Before long we had a mediator reducing tensions. Quite a beat. But the mediation didn't last long. There was no 'sustainability' behind the appointment, not that we had invented the word sustainability. Mediation perished as an idea, or as an item on the annual budget, or as a PR stunt, or as all three. Instead we had someone called David Aaronovitch lecturing the poor of Glasgow north-east.
David Aaronovitch was – is? I know not – a commentator with the Independent newspaper. He wrote a piece of such bile that it retains an internet half-life. The people of Sighthill, who were no longer shunters but mostly abject victims surplus to productive requirements, suddenly finding themselves in the wrong place in the wrong century, were categorised as living in sink estates in a 'downward spiral' – it is always downward, this spiral – of 'poverty, ignorance and hopelessness'. Mr Aaronovitch himself wrote with the authority of someone living in north London. He said that he would rather live with 1,200 asylum seekers than with 1,200 natives of Sighthill. That was his conclusion, such as it was. He did not say whether he had gone to Sighthill to sample the 1,200 natives – or indeed the 1,200 asylum seekers – before arriving at this opinion or whether it was simply a north London theory, as sound as any other.
By the 1,200 natives he meant white people, in so far as there are people of that colour; perhaps it is more a form of cultural shorthand. In 1964, the year Harold Wilson came to power with his first government, ushering in the 'white heat of the technological revolution' – yes, that had to be white too – the redundant shunters were being shunted into new flats, built by Crudens Ltd, on a site on which the St Rollox Chemical Works, once the largest chemical manufacturers in the world, had dumped their waste. It was known locally as the Soda Waste. It is these flats in Fountainwell Road, where it feels unlikely that a fountain ever welled, which are now being demolished before the 50th anniversary of their appearance. Two blocks were blown up last year at 2 in the morning. It would have been heard in the graveyard opposite, where the leaders of the 1820 insurrection are buried. More controlled explosions are due. Meanwhile, as we reported yesterday, a Korean war veteran, Mr Daly, lives with his wife in conditions almost beyond belief.
How brutally short is the span of things.

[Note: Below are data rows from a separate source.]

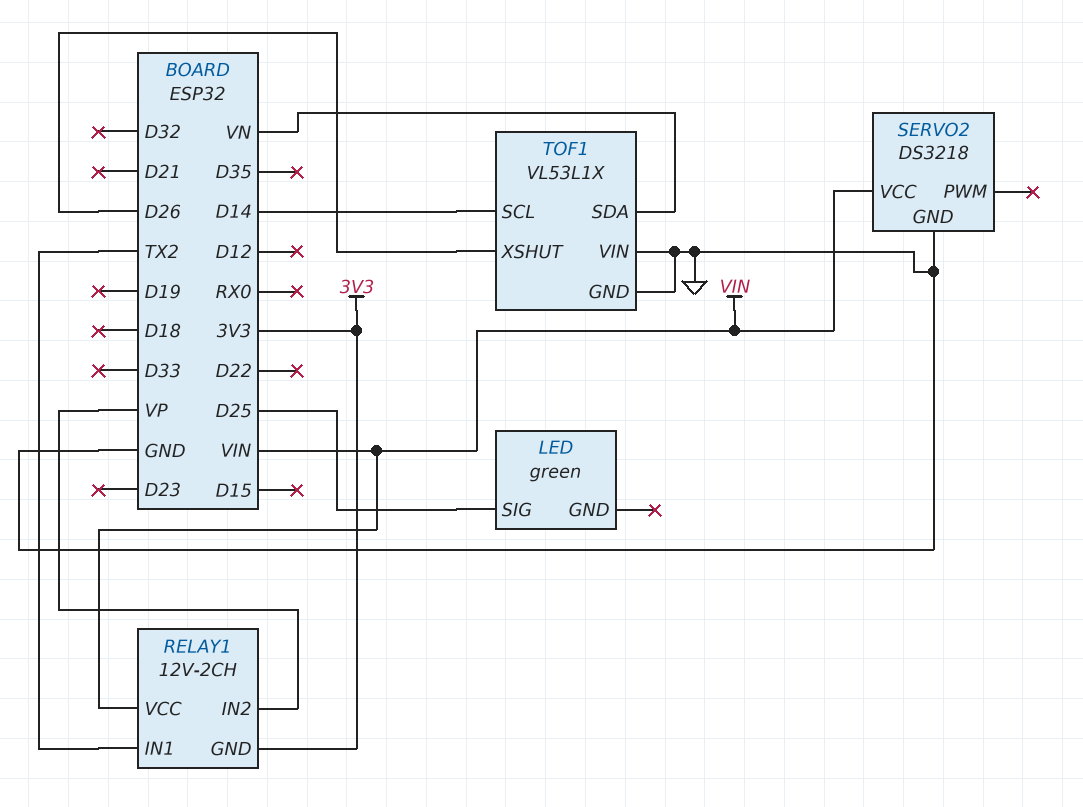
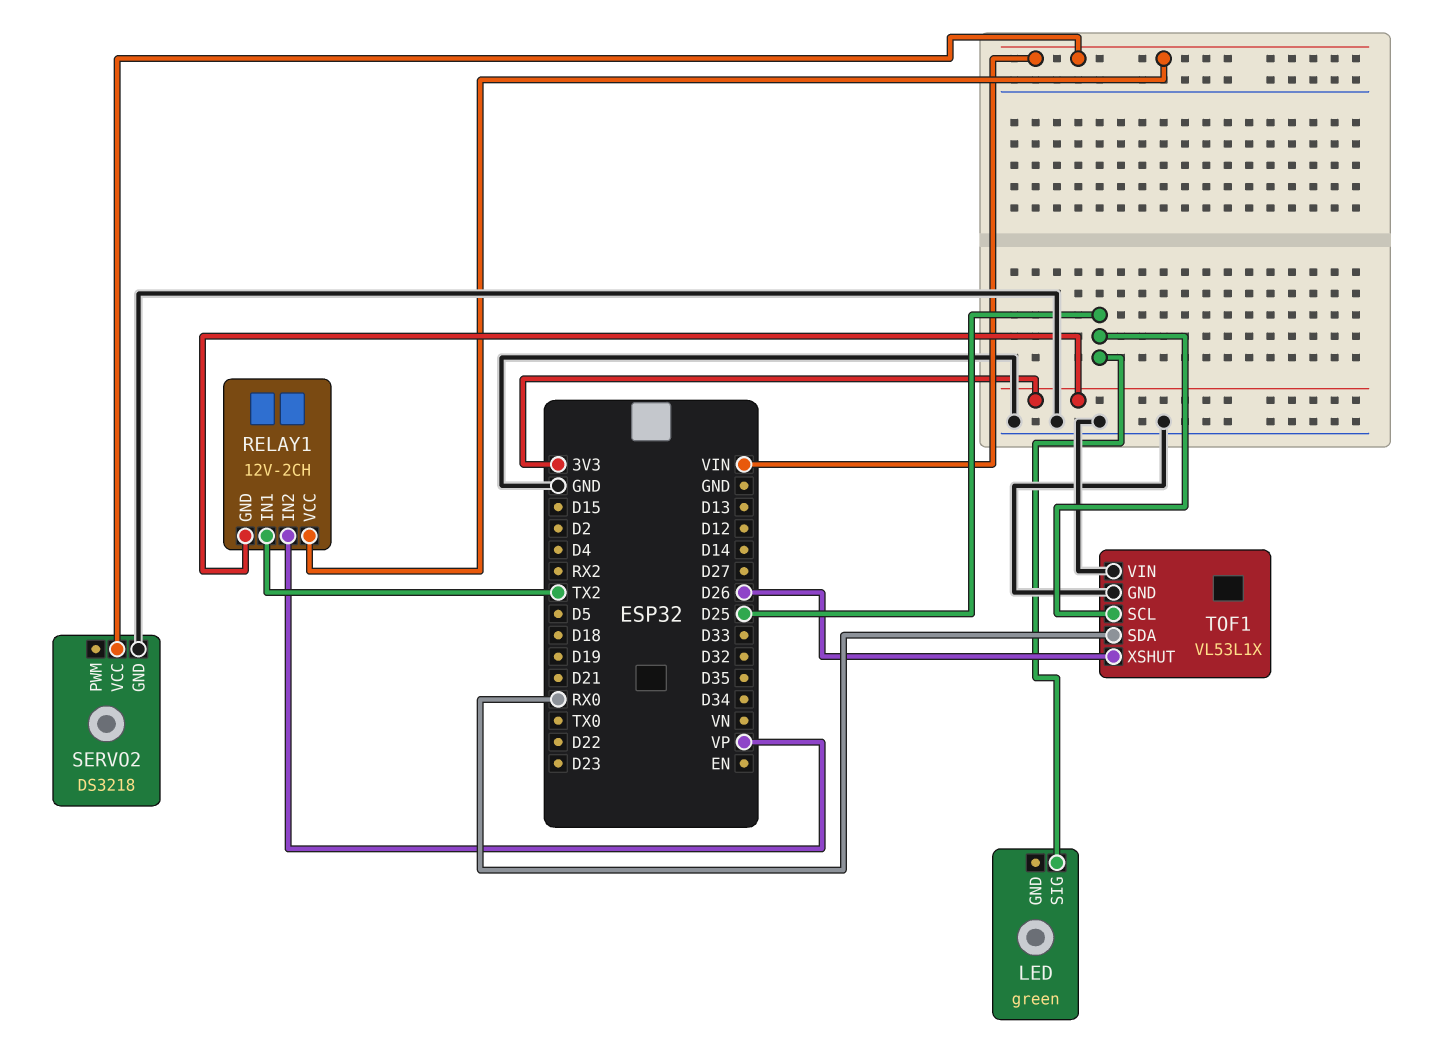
TOF1 pin SCL: D14 -> D25
TOF1 pin SDA: VN -> RX0

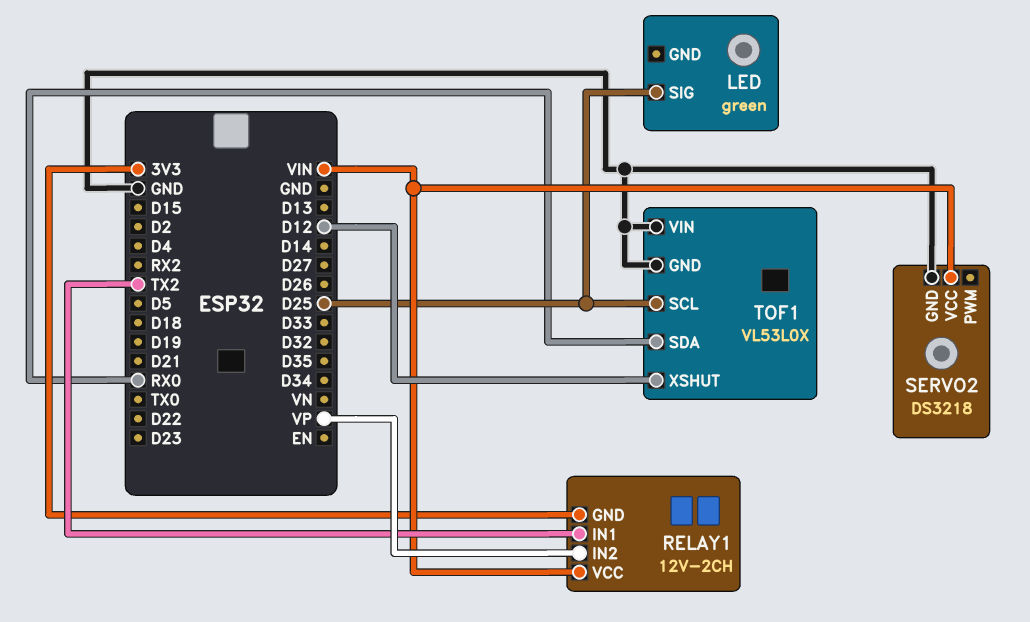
TOF1: VL53L1X -> VL53L0X
TOF1 pin XSHUT: D26 -> D12

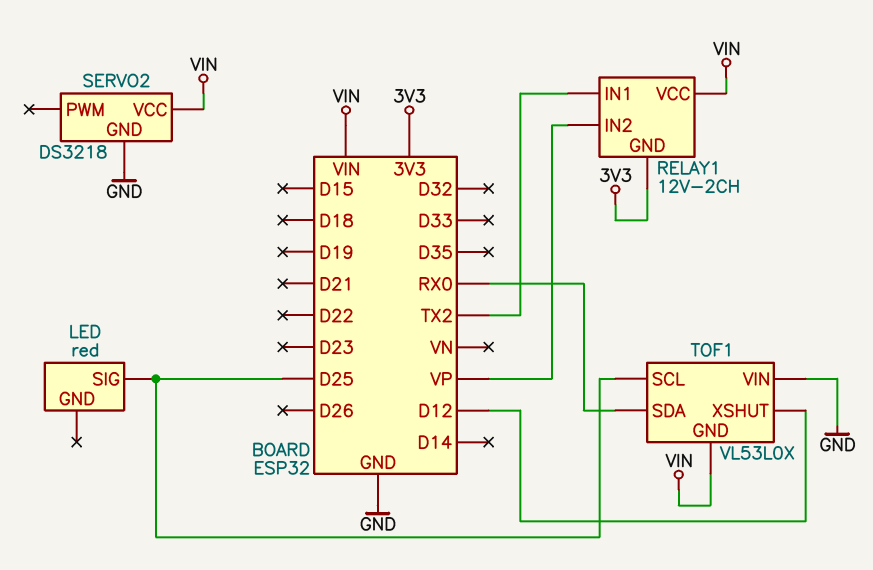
LED: green -> red
TOF1 pin GND: GND -> VIN

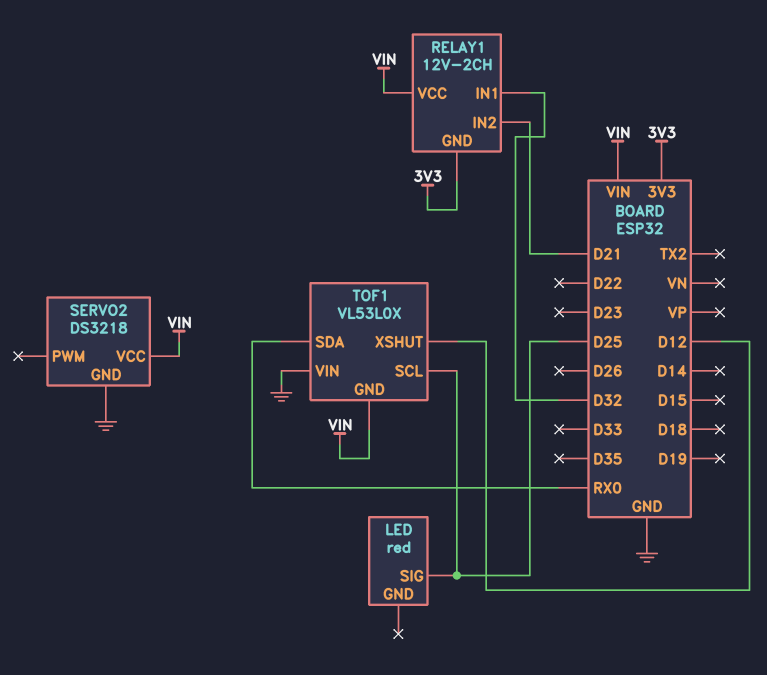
RELAY1 pin IN1: TX2 -> D32
RELAY1 pin IN2: VP -> D21

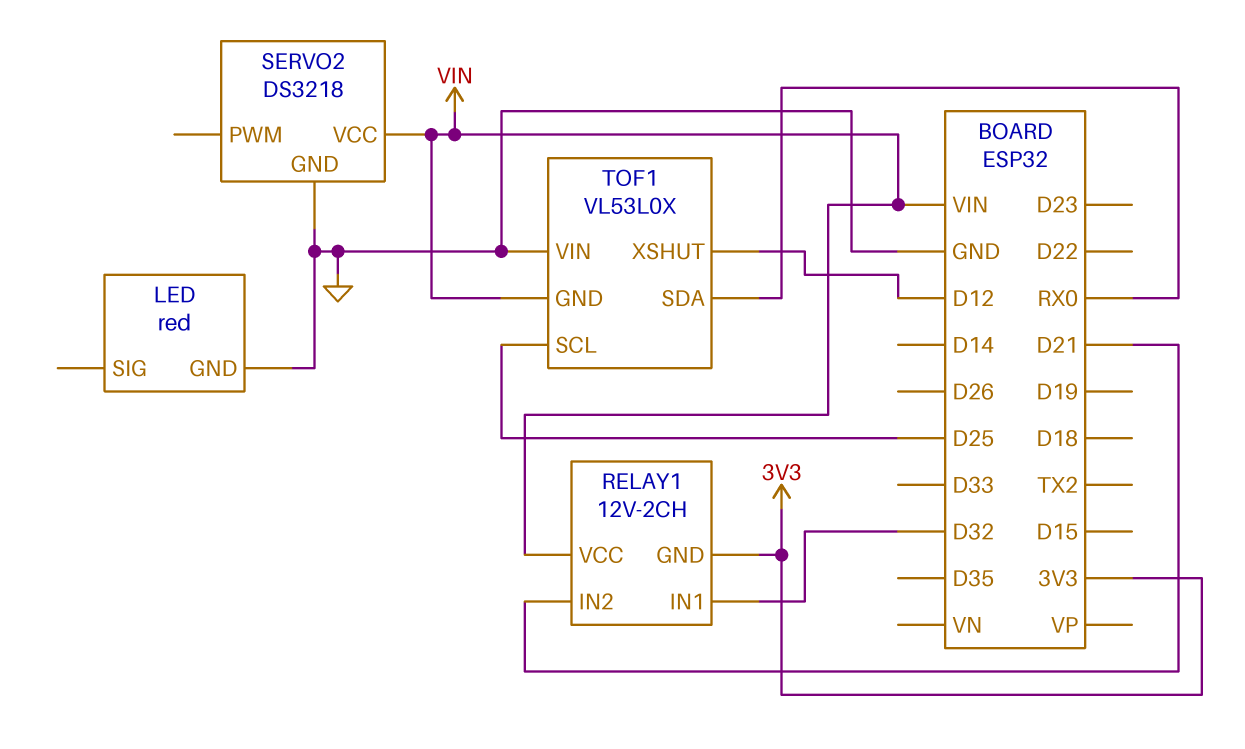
LED pin GND: none -> GND
LED pin SIG: D25 -> none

My old school at Denny – it too has gone the way of all rubble. It seems no time at all since I turned up on the first day of the new building or, somewhat later, presented the prizes and claimed in my speech that they had got the wrong Roy. People laughed politely. The school orchestra played. All seemed fixed. Nothing was. But Denny is a model of permanence compared to Sighthill, which passes from gleaming engines to soda waste to state benefits within a few generations. In the streets of Glasgow north-east, young women carrying supermarket bags wear burkas obscuring their faces, leaving only slits for eyes which survey a featureless wasteland.
It would not be at all surprising if the fascists saved their deposit in Glasgow tomorrow night. If that evil comes to pass, the recent history of the constituency should tell us why.